*** Opening of Task data ***

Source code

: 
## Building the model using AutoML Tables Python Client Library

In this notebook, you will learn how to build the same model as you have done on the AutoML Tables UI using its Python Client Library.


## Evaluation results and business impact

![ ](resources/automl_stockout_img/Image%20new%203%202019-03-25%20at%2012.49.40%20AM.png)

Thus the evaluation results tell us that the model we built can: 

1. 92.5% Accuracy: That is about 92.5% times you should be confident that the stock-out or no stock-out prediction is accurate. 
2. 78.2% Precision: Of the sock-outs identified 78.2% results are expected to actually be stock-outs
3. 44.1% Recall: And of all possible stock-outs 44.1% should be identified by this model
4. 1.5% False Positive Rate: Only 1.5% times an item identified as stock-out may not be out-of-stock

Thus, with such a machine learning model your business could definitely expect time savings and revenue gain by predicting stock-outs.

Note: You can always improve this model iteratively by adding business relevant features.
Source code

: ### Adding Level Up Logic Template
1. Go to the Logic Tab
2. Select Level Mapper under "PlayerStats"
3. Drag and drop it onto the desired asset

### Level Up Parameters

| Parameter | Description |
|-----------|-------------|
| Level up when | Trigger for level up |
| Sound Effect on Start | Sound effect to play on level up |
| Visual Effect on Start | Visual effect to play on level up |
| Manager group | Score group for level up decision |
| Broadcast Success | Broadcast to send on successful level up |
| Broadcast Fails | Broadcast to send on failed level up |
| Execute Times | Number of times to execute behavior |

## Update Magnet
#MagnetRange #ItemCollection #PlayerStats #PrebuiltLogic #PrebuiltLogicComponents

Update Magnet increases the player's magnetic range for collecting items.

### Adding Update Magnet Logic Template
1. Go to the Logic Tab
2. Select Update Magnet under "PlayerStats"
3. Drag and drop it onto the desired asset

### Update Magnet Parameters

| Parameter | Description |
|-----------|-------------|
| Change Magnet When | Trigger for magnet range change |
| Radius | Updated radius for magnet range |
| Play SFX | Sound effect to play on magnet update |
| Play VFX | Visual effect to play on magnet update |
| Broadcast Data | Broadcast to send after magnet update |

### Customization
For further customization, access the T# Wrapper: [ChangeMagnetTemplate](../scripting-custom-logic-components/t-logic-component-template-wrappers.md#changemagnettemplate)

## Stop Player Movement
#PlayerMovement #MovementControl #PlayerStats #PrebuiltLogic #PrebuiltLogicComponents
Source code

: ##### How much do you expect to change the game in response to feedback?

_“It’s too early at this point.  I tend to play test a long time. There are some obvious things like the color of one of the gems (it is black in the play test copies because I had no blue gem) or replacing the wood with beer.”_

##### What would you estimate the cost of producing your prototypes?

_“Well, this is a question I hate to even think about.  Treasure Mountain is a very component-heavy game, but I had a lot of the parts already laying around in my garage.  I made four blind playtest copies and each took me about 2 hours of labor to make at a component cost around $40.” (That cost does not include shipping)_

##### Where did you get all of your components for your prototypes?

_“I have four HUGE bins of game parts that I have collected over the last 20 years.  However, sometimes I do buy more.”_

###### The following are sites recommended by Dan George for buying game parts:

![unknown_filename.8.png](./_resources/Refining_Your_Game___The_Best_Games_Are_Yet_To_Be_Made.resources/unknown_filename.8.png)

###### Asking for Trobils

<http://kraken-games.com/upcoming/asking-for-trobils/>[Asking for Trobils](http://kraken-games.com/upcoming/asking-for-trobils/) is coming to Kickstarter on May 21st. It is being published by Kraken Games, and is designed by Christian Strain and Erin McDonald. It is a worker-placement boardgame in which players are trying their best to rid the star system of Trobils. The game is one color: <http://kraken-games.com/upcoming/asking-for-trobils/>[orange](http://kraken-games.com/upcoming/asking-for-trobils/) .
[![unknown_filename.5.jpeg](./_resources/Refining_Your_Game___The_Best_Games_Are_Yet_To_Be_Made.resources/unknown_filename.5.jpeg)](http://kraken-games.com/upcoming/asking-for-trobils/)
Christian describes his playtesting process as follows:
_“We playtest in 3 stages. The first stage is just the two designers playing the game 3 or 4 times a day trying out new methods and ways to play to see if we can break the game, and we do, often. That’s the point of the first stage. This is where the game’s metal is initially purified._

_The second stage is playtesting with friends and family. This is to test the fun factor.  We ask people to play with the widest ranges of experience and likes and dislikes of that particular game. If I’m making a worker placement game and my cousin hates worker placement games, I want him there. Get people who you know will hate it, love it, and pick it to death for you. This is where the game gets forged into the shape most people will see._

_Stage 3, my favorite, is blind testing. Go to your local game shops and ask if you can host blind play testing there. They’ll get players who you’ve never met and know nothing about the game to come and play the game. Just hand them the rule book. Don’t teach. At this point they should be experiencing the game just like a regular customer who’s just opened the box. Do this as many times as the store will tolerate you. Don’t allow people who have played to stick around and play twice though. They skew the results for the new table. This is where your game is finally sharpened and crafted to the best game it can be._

*** Close of Task data ***

_Exercise requirements_:
Could you output every entry above exactly as it stands?

_Response box_:
Source code

: 
## Building the model using AutoML Tables Python Client Library

In this notebook, you will learn how to build the same model as you have done on the AutoML Tables UI using its Python Client Library.


## Evaluation results and business impact

![ ](resources/automl_stockout_img/Image%20new%203%202019-03-25%20at%2012.49.40%20AM.png)

Thus the evaluation results tell us that the model we built can: 

1. 92.5% Accuracy: That is about 92.5% times you should be confident that the stock-out or no stock-out prediction is accurate. 
2. 78.2% Precision: Of the sock-outs identified 78.2% results are expected to actually be stock-outs
3. 44.1% Recall: And of all possible stock-outs 44.1% should be identified by this model
4. 1.5% False Positive Rate: Only 1.5% times an item identified as stock-out may not be out-of-stock

Thus, with such a machine learning model your business could definitely expect time savings and revenue gain by predicting stock-outs.

Note: You can always improve this model iteratively by adding business relevant features.
Source code

: ### Adding Level Up Logic Template
1. Go to the Logic Tab
2. Select Level Mapper under "PlayerStats"
3. Drag and drop it onto the desired asset

### Level Up Parameters

| Parameter | Description |
|-----------|-------------|
| Level up when | Trigger for level up |
| Sound Effect on Start | Sound effect to play on level up |
| Visual Effect on Start | Visual effect to play on level up |
| Manager group | Score group for level up decision |
| Broadcast Success | Broadcast to send on successful level up |
| Broadcast Fails | Broadcast to send on failed level up |
| Execute Times | Number of times to execute behavior |

## Update Magnet
#MagnetRange #ItemCollection #PlayerStats #PrebuiltLogic #PrebuiltLogicComponents

Update Magnet increases the player's magnetic range for collecting items.

### Adding Update Magnet Logic Template
1. Go to the Logic Tab
2. Select Update Magnet under "PlayerStats"
3. Drag and drop it onto the desired asset

### Update Magnet Parameters

| Parameter | Description |
|-----------|-------------|
| Change Magnet When | Trigger for magnet range change |
| Radius | Updated radius for magnet range |
| Play SFX | Sound effect to play on magnet update |
| Play VFX | Visual effect to play on magnet update |
| Broadcast Data | Broadcast to send after magnet update |

### Customization
For further customization, access the T# Wrapper: [ChangeMagnetTemplate](../scripting-custom-logic-components/t-logic-component-template-wrappers.md#changemagnettemplate)

## Stop Player Movement
#PlayerMovement #MovementControl #PlayerStats #PrebuiltLogic #PrebuiltLogicComponents
Source code

: ##### How much do you expect to change the game in response to feedback?

_“It’s too early at this point.  I tend to play test a long time. There are some obvious things like the color of one of the gems (it is black in the play test copies because I had no blue gem) or replacing the wood with beer.”_

##### What would you estimate the cost of producing your prototypes?

_“Well, this is a question I hate to even think about.  Treasure Mountain is a very component-heavy game, but I had a lot of the parts already laying around in my garage.  I made four blind playtest copies and each took me about 2 hours of labor to make at a component cost around $40.” (That cost does not include shipping)_

##### Where did you get all of your components for your prototypes?

_“I have four HUGE bins of game parts that I have collected over the last 20 years.  However, sometimes I do buy more.”_

###### The following are sites recommended by Dan George for buying game parts:

![unknown_filename.8.png](./_resources/Refining_Your_Game___The_Best_Games_Are_Yet_To_Be_Made.resources/unknown_filename.8.png)

###### Asking for Trobils

<http://kraken-games.com/upcoming/asking-for-trobils/>[Asking for Trobils](http://kraken-games.com/upcoming/asking-for-trobils/) is coming to Kickstarter on May 21st. It is being published by Kraken Games, and is designed by Christian Strain and Erin McDonald. It is a worker-placement boardgame in which players are trying their best to rid the star system of Trobils. The game is one color: <http://kraken-games.com/upcoming/asking-for-trobils/>[orange](http://kraken-games.com/upcoming/asking-for-trobils/) .
[![unknown_filename.5.jpeg](./_resources/Refining_Your_Game___The_Best_Games_Are_Yet_To_Be_Made.resources/unknown_filename.5.jpeg)](http://kraken-games.com/upcoming/asking-for-trobils/)
Christian describes his playtesting process as follows:
_“We playtest in 3 stages. The first stage is just the two designers playing the game 3 or 4 times a day trying out new methods and ways to play to see if we can break the game, and we do, often. That’s the point of the first stage. This is where the game’s metal is initially purified._

_The second stage is playtesting with friends and family. This is to test the fun factor.  We ask people to play with the widest ranges of experience and likes and dislikes of that particular game. If I’m making a worker placement game and my cousin hates worker placement games, I want him there. Get people who you know will hate it, love it, and pick it to death for you. This is where the game gets forged into the shape most people will see._

_Stage 3, my favorite, is blind testing. Go to your local game shops and ask if you can host blind play testing there. They’ll get players who you’ve never met and know nothing about the game to come and play the game. Just hand them the rule book. Don’t teach. At this point they should be experiencing the game just like a regular customer who’s just opened the box. Do this as many times as the store will tolerate you. Don’t allow people who have played to stick around and play twice though. They skew the results for the new table. This is where your game is finally sharpened and crafted to the best game it can be._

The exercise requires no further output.